> [WORK TO BE COMPLETED]: Which lines in the items below contain the string "EDGE"? Pull out each of them in full.
------------
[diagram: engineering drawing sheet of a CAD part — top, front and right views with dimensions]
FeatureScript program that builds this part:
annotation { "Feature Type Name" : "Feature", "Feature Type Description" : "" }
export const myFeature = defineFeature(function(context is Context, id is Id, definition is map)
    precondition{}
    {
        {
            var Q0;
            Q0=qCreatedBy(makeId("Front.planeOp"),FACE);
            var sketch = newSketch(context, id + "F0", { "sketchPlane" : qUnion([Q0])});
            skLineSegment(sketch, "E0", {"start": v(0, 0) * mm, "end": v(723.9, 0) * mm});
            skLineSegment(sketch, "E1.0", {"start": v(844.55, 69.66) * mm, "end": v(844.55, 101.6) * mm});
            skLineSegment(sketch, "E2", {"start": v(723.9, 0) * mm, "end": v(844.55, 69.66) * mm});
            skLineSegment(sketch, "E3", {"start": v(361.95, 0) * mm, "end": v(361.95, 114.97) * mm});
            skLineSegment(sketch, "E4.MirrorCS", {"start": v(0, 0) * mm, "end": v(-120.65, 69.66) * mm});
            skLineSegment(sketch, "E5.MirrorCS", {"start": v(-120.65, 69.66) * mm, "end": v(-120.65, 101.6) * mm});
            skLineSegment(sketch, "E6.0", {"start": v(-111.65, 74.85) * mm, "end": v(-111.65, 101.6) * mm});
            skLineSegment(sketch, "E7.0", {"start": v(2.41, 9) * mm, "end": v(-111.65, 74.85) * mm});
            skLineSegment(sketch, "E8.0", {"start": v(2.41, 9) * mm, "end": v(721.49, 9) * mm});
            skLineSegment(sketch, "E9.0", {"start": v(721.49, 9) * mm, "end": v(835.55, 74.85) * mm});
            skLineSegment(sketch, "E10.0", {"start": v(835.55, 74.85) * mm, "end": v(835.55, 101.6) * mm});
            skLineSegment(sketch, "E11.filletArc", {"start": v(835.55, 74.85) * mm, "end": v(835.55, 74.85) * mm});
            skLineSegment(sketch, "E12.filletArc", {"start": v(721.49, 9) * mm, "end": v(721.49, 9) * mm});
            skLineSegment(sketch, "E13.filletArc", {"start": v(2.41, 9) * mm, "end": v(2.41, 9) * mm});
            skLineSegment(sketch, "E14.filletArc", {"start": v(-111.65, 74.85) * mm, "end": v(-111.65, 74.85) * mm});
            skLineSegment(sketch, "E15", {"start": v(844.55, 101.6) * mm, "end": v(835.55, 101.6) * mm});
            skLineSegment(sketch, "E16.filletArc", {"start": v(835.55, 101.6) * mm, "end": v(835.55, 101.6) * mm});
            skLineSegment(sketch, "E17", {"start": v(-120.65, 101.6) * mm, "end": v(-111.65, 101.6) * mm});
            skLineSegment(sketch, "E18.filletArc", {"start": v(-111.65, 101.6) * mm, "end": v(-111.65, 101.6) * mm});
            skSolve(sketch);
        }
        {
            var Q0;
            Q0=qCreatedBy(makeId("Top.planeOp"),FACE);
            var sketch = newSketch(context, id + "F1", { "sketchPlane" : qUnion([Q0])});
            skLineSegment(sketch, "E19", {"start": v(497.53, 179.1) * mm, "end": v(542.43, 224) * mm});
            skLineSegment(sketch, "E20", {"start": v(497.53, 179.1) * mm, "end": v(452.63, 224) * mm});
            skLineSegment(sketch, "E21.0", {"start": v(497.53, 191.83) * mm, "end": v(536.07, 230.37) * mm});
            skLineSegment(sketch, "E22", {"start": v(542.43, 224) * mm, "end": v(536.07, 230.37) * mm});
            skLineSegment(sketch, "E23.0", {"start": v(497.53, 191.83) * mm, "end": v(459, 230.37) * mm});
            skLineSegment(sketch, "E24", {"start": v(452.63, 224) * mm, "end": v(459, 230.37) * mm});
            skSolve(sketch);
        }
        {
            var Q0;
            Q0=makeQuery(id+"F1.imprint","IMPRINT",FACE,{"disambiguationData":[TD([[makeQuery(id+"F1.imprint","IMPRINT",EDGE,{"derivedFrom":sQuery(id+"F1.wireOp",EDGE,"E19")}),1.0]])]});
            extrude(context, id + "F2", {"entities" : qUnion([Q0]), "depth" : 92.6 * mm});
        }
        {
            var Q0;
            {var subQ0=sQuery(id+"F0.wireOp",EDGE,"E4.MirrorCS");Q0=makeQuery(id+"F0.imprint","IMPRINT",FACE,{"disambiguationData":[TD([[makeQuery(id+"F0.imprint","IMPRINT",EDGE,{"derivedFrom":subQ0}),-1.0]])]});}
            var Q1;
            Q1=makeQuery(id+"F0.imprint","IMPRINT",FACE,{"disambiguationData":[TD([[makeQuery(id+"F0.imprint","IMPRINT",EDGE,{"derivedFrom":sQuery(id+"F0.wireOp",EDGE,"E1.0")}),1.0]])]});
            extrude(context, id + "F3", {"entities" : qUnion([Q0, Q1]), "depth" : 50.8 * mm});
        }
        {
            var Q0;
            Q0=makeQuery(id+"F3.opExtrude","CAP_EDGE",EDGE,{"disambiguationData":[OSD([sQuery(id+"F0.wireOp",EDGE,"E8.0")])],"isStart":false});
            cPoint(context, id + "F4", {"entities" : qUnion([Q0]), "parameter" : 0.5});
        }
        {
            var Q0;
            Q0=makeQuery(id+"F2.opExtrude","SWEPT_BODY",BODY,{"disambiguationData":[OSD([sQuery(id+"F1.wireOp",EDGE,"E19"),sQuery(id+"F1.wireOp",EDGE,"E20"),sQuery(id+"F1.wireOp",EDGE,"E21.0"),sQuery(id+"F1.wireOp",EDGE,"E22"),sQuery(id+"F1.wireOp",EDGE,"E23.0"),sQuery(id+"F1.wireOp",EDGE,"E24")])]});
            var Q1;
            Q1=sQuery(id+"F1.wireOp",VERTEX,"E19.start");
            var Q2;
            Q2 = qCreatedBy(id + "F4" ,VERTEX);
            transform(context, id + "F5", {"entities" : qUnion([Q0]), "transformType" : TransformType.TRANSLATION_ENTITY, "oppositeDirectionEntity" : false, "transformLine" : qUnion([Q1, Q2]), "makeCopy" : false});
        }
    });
------------
> [FINAL RESULT]:
            Q0=makeQuery(id+"F1.imprint","IMPRINT",FACE,{"disambiguationData":[TD([[makeQuery(id+"F1.imprint","IMPRINT",EDGE,{"derivedFrom":sQuery(id+"F1.wireOp",EDGE,"E19")}),1.0]])]});
            {var subQ0=sQuery(id+"F0.wireOp",EDGE,"E4.MirrorCS");Q0=makeQuery(id+"F0.imprint","IMPRINT",FACE,{"disambiguationData":[TD([[makeQuery(id+"F0.imprint","IMPRINT",EDGE,{"derivedFrom":subQ0}),-1.0]])]});}
            Q1=makeQuery(id+"F0.imprint","IMPRINT",FACE,{"disambiguationData":[TD([[makeQuery(id+"F0.imprint","IMPRINT",EDGE,{"derivedFrom":sQuery(id+"F0.wireOp",EDGE,"E1.0")}),1.0]])]});
            Q0=makeQuery(id+"F3.opExtrude","CAP_EDGE",EDGE,{"disambiguationData":[OSD([sQuery(id+"F0.wireOp",EDGE,"E8.0")])],"isStart":false});
            Q0=makeQuery(id+"F2.opExtrude","SWEPT_BODY",BODY,{"disambiguationData":[OSD([sQuery(id+"F1.wireOp",EDGE,"E19"),sQuery(id+"F1.wireOp",EDGE,"E20"),sQuery(id+"F1.wireOp",EDGE,"E21.0"),sQuery(id+"F1.wireOp",EDGE,"E22"),sQuery(id+"F1.wireOp",EDGE,"E23.0"),sQuery(id+"F1.wireOp",EDGE,"E24")])]});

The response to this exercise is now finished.